Que será da Arte?

Mapeando as mudanças pelas quais passou a música, texto indica as que podem vir para as outras artes

A banda System of a Down sugeria neste cd de 2002: roube este álbum!

O cenário musical passa por mudanças. O mp3 modificou, como se sabe, todas as relações que por gerações se perduravam. O futuro, o modelo que vai se estabelecer, permanece tão nebuloso quanto há alguns anos. Capitu mapeia nesta reportagem algumas das discussões ainda sem término: pirataria como causa, “valor de mercado” x “valor artístico”, o fim dos ídolos e a desconstrução do mainstream, fim dos álbuns, segregação máxima de público e a incapacidade para se saber quem ouve o quê e quando. E a sensação de que o que acontece hoje com a música é só o prólogo do que ocorrerá com a arte em geral. A união de Scribd, Kindle e Google Books pode causar revolução semelhante na literatura.

Desde que o Metallica se revoltou contra o Napster porque o programa permitia que as suas músicas fossem baixadas de graça, percorremos um longo, longo caminho. “A maior gafe da história da música“, segundo a Rolling Stone brasileira, aconteceu há 9 anos atrás. Essa banda e outros artistas combateram a ‘ameaça’ dos downloads. Em 2008, a Sony retirou o dispositivo anti-cópia dos seus MP3. E houve o caso emblemático: a distribuição do álbum In Rainbows, do Radiohead, pelo preço que se quisesse pagar. Os fãs poderiam baixar todas as músicas gratuitamente. Além de outras iniciativas no sentido de não onerar o público de forma alguma: o Tramavirtual, por exemplo, permite o streaming e o download — e quem paga é o anunciante que põe sua publicidade na página do artista.

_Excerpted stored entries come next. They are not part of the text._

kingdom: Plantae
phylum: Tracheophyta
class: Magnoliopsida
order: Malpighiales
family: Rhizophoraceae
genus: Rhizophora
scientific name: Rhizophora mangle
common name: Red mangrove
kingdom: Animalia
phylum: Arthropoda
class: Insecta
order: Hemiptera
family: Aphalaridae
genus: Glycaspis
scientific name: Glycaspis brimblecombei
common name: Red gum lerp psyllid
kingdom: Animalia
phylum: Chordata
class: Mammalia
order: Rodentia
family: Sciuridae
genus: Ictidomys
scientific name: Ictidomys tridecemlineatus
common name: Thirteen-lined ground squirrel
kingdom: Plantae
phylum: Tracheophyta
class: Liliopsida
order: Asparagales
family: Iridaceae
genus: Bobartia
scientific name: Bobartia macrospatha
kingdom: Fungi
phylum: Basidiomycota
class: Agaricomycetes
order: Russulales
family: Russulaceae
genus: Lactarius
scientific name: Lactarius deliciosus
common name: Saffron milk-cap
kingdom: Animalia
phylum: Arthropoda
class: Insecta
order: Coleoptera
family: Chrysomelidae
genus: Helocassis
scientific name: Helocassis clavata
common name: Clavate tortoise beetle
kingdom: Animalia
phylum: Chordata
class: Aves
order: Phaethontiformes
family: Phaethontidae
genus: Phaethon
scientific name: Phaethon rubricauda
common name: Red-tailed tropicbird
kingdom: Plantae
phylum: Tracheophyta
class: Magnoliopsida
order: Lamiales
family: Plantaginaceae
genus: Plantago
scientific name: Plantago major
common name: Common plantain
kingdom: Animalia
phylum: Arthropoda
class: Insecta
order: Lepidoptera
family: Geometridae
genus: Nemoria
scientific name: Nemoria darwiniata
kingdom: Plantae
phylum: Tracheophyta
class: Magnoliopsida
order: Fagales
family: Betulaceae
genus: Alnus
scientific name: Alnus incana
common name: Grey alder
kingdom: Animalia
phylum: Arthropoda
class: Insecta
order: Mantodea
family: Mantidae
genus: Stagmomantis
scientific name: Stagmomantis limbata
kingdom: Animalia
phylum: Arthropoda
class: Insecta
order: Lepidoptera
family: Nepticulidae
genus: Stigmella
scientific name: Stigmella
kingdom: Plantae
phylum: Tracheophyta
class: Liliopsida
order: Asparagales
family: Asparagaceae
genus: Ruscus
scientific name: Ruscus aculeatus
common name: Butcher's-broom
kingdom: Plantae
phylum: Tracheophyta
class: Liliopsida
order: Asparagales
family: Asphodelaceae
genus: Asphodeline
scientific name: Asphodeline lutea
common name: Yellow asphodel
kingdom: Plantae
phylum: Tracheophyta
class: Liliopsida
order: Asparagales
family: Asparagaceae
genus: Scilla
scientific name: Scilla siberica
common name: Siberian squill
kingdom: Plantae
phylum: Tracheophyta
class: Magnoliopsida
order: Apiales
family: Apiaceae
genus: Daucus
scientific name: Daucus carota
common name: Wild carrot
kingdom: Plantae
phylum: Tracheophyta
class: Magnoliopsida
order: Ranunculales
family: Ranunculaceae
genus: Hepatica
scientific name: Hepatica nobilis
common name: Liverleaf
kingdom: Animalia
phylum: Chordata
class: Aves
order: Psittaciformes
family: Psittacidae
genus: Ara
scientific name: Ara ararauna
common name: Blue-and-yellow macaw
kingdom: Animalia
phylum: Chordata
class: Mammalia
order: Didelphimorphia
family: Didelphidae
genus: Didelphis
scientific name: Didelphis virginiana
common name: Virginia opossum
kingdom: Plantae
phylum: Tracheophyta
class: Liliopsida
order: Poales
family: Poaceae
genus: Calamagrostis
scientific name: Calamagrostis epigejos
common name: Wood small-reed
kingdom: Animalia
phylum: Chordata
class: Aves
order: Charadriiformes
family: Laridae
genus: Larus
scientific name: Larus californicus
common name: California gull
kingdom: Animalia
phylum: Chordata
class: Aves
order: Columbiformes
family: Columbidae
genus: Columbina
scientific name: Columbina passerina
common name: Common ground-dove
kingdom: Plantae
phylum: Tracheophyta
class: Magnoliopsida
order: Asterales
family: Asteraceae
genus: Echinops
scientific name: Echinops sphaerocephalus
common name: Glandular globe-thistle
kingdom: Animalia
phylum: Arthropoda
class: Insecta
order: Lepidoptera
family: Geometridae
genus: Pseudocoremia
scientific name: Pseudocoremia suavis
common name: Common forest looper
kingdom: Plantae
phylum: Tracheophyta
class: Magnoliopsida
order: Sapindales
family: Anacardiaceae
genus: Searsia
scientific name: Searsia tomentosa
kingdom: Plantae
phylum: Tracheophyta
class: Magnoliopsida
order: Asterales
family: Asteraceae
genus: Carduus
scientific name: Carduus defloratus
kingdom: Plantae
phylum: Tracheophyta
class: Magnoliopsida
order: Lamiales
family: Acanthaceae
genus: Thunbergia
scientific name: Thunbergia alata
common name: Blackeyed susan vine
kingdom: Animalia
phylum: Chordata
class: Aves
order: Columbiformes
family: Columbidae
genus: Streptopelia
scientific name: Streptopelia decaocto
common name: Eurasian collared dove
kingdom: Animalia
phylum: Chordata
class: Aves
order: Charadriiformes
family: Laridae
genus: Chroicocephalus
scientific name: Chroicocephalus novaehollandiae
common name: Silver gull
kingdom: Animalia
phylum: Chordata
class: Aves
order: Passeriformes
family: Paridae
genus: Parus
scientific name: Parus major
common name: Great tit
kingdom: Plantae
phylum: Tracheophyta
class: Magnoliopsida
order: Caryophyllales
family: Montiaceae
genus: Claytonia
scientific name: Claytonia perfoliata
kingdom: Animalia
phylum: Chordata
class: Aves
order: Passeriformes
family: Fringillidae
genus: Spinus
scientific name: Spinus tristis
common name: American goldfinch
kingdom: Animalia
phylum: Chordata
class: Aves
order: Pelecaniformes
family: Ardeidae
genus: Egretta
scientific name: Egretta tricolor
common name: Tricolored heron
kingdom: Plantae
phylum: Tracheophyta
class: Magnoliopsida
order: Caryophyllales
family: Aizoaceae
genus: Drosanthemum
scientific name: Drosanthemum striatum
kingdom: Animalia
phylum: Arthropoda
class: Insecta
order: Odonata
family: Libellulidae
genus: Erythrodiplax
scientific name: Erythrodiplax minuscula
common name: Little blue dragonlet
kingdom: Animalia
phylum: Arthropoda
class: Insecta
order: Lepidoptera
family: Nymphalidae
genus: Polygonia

A música gratuita desmantelou o império das gravadoras. No Brasil, o sintoma desse fim de mundo foi o sucesso de Mallu Magalhães. Segundo diz Armando Antenore na Bravo!, ela representa a revolução, “alguém que, em meses, usando a internet como trampolim, conquistou uma legião de admiradores e alcançou a mídia tradicional sem o auxílio de nenhuma gravadora”. Os efeitos disso ainda estão por ser mensurados. Seria o nascer de toda um novo padrão de relacionamento entre fã e artista. Quem diz é o produtor musical Carlos Miranda, também na Bravo!: “como o público pega a música de graça, ele só vai te dar dinheiro se quiser. É o conceito de amigo, que o MySpace usa muito bem. O músico precisa ser amigo do fã”. E diz mais:

“O artista tem de tomar conta do próprio nariz. O barateamento das tecnologias possibilitou que muitas pessoas passassem a produzir música. O artista tem de saber botar sua música na internet e saber brigar pelo palco. A equação é internet mais rua. Rua, que eu digo, é o cara assistir a shows, conhecer os lugares nos quais gostaria de tocar, conhecer os outros músicos da sua cena. O artista tem de ser público também. Não é mais o artista lá e o fã aqui. Você tem de pensar que tem uma loja. Por que as pessoas vão comprar na sua e não na outra? O artista está num mercado disputando a atenção das pessoas, uma atenção que é completamente dispersa. E os meios tradicionais ainda são importantes.”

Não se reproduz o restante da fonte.